Inspired by Donna Sue Groves, whose first Barn Quilt was erected on her Adams County, Ohio barn to honor her mother, Ogamaw County created their own Barn Quilt Trail. (Read my post about the Ogamaw County Quilt Trail here. )

Since 2001 Donna has inspired communities across the country to organize Barn Quilt Trails, with the movement now crossing international borders.

In 2008 Suzi Parron was on holiday when she noticed a painted quilt block on the side of a barn. She had to return and find it. It led her on a journey, discovering Donna Sue Groves and the first Barn Quilt installations.

There was little information available about Barn Quilts and Parron decided to document the art grass roots movement. It involved extensive travel across the nation, photographing the barns and their quilt blocks and interviewing hundreds to learn the stories behind each installation.

Parron's efforts have yielded two books, Barn Quilts and the American Quilt Trail Movement and Following the Barn Quilt Trail.

Barn Quilts and the American Quilt Trail Movement documents Suzi's journey to discover the origin of the movement and its growth. The book is an homage to America's heartland farmers and farm wives, their barns and quilts symbolizing root American values and a heritage of industry and family.

The quilt blocks are painted on wood and attached to the barns. A form of communal art,  Donna Sue Groves likens the trails to quilts on a clothesline strung across the land. The quilt blocks often represent a beloved heirloom family quilt and Suzie's interviews are full of heartwarming personal stories.

Suzie's first book includes travels to Adams County, Ohio, Tennessee, Kentucky, North Carolina, Ohio, Iowa, Illinois, Wisconsin, and Michigan.
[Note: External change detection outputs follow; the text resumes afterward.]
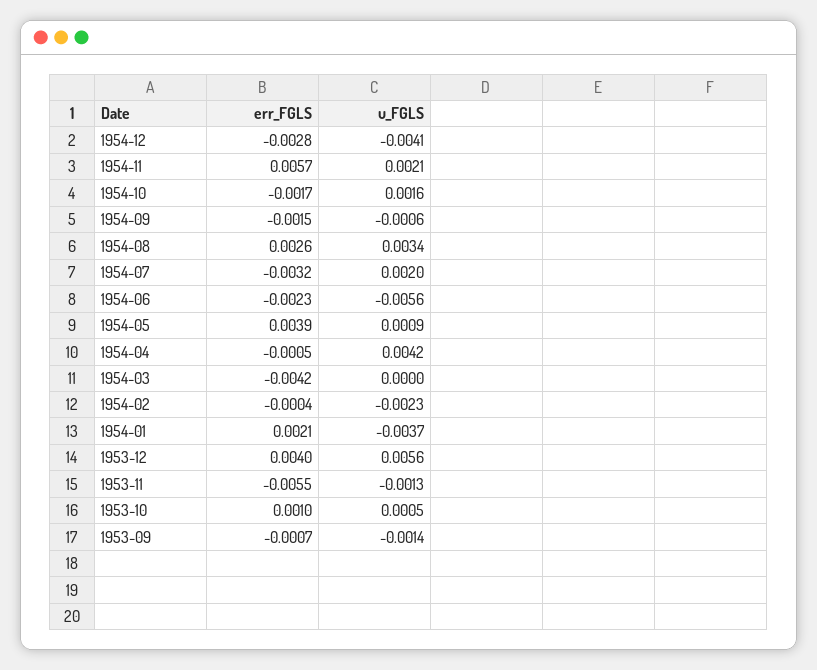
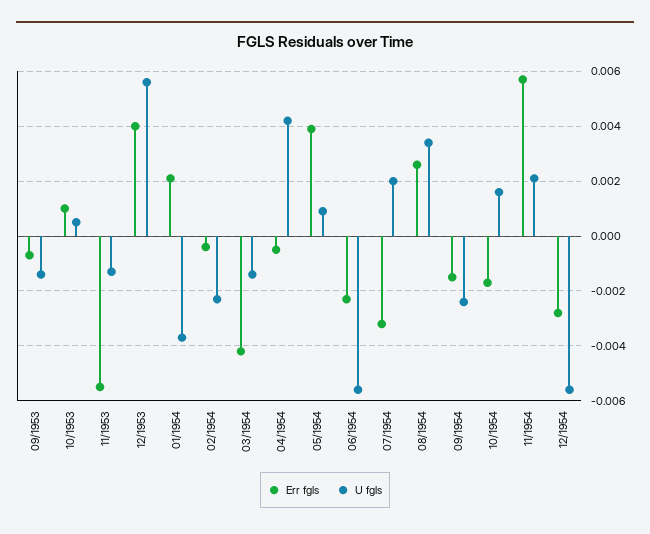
  {
    "err_FGLS": {
      "1954-12": -0.0028,
      "1954-11": 0.0057,
      "1954-10": -0.0017,
      "1954-09": -0.0015,
      "1954-08": 0.0026,
      "1954-07": -0.0032,
      "1954-06": -0.0023,
      "1954-05": 0.0039,
      "1954-04": -0.0005,
      "1954-03": -0.0042,
      "1954-02": -0.0004,
      "1954-01": 0.0021,
      "1953-12": 0.004,
      "1953-11": -0.0055,
      "1953-10": 0.001,
      "1953-09": -0.0007
    },
    "u_FGLS": {
-     "1954-12": -0.0041,
+     "1954-12": -0.0055,
      "1954-11": 0.0021,
      "1954-10": 0.0016,
-     "1954-09": -0.0006,
+     "1954-09": -0.0025,
      "1954-08": 0.0034,
      "1954-07": 0.002,
      "1954-06": -0.0056,
      "1954-05": 0.0009,
      "1954-04": 0.0042,
-     "1954-03": 0,
+     "1954-03": -0.0015,
      "1954-02": -0.0023,
      "1954-01": -0.0037,
      "1953-12": 0.0056,
      "1953-11": -0.0013,
      "1953-10": 0.0005,
      "1953-09": -0.0014
    }
  }

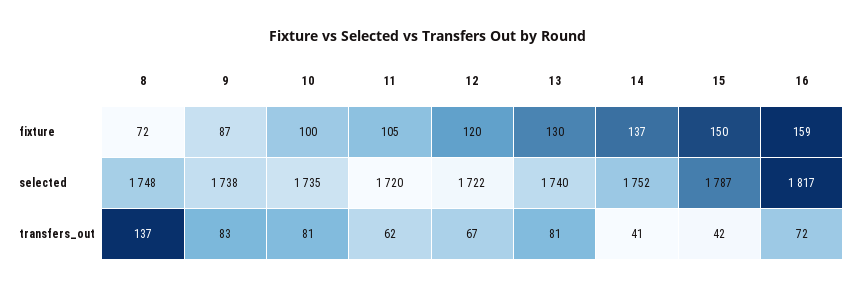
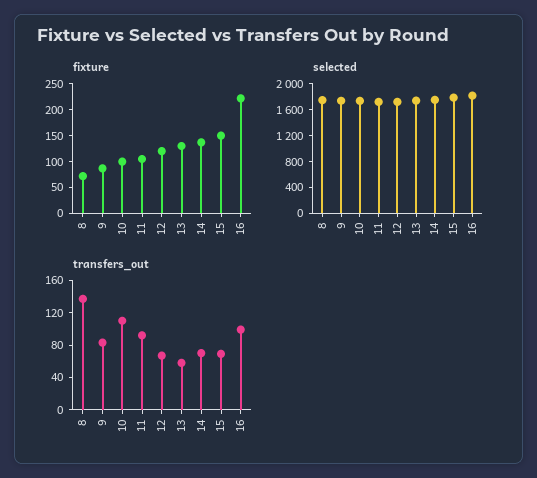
  {
    "fixture": {
      "8": 72,
      "9": 87,
      "10": 100,
      "11": 105,
      "12": 120,
      "13": 130,
      "14": 137,
      "15": 150,
-     "16": 159
+     "16": 225
    },
    "selected": {
      "8": 1748,
      "9": 1738,
      "10": 1735,
      "11": 1720,
      "12": 1722,
      "13": 1740,
      "14": 1752,
      "15": 1787,
      "16": 1817
    },
    "transfers_out": {
      "8": 137,
      "9": 83,
-     "10": 81,
+     "10": 110,
-     "11": 62,
+     "11": 90,
      "12": 67,
-     "13": 81,
+     "13": 60,
-     "14": 41,
+     "14": 70,
-     "15": 42,
+     "15": 70,
-     "16": 72
+     "16": 100
    }
  }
The Barn Quilt Movement spread like wildfire. Suzi quit her job and moved into a bus to travel full time to research her second book, Following the Barn Quilt Trail. This books is more relevetory about Suzi and Glen and the ups and downs of traveling. Beginning in Michigan, she includes Canada, New York, Ohio, Indiana, Pennsylvania and Vermont, West Virginia, Virginia, North Carolina, Louisiana, Kansas, Nebraska, Louisiana, Minnesota, Iowa and Illinois, Wisconsin, and finally west to Washington and California, and south to Texas, Kentucky, South Carolina, and the Deep South.

The books are beautifully presented with an attractive layout, quilt block chapter heads, and every page or two includes glossy color photographs of  barns and quilt blocks. They are not comprehensive picture books; it would be impossible to show every Barn Quilt. What Suzi does is capture the human side of the movement, the women and men, and sharing their stories. Most come from generations of farmers. Often a Barn Quilt saved an old family barn from loss, inspiring its preservation. But the movement also inspired towns to create quilt blocks for family businesses and shops.


The Barn Quilt movement's speaks to America's nostalgia for simplier times, the pride, independence,  hard work and satisfaction of the family farms of our grear-grandparents.

Tourists now pick up Quilt Trail brochures and seek out Barn Quilts down dusty lanes and two lane roads, driving past fancy modern farms and the farms of  Plain people, searching for an America few of us today know.

The movement has peaked and Suzi does not plan a third book on the subject.

This spring my quilt guild hosted Suzi for a lecture and a workshop. A former teacher, Suzi has a wonderful presence, articulate and personable, with a great sense of humor. Her worskshop was well organized and we had a marvelous time making our own mini-Barn Quilt.

Following the example of so many I chose an heirloom quilt to reproduce: Gary's great-grandmother's Single Wedding Ring quilt in Turkey red and white, made about 100 years ago.

My Barn Quilt, Single Wedding Ring block
We suburbanites mount our blocks in yards and on houses. Just a few blocks away is a Mid-century ranch house with two 'barn quilts' already!

I received free books from Ohio University Press in exchage for a fair and unbiased review.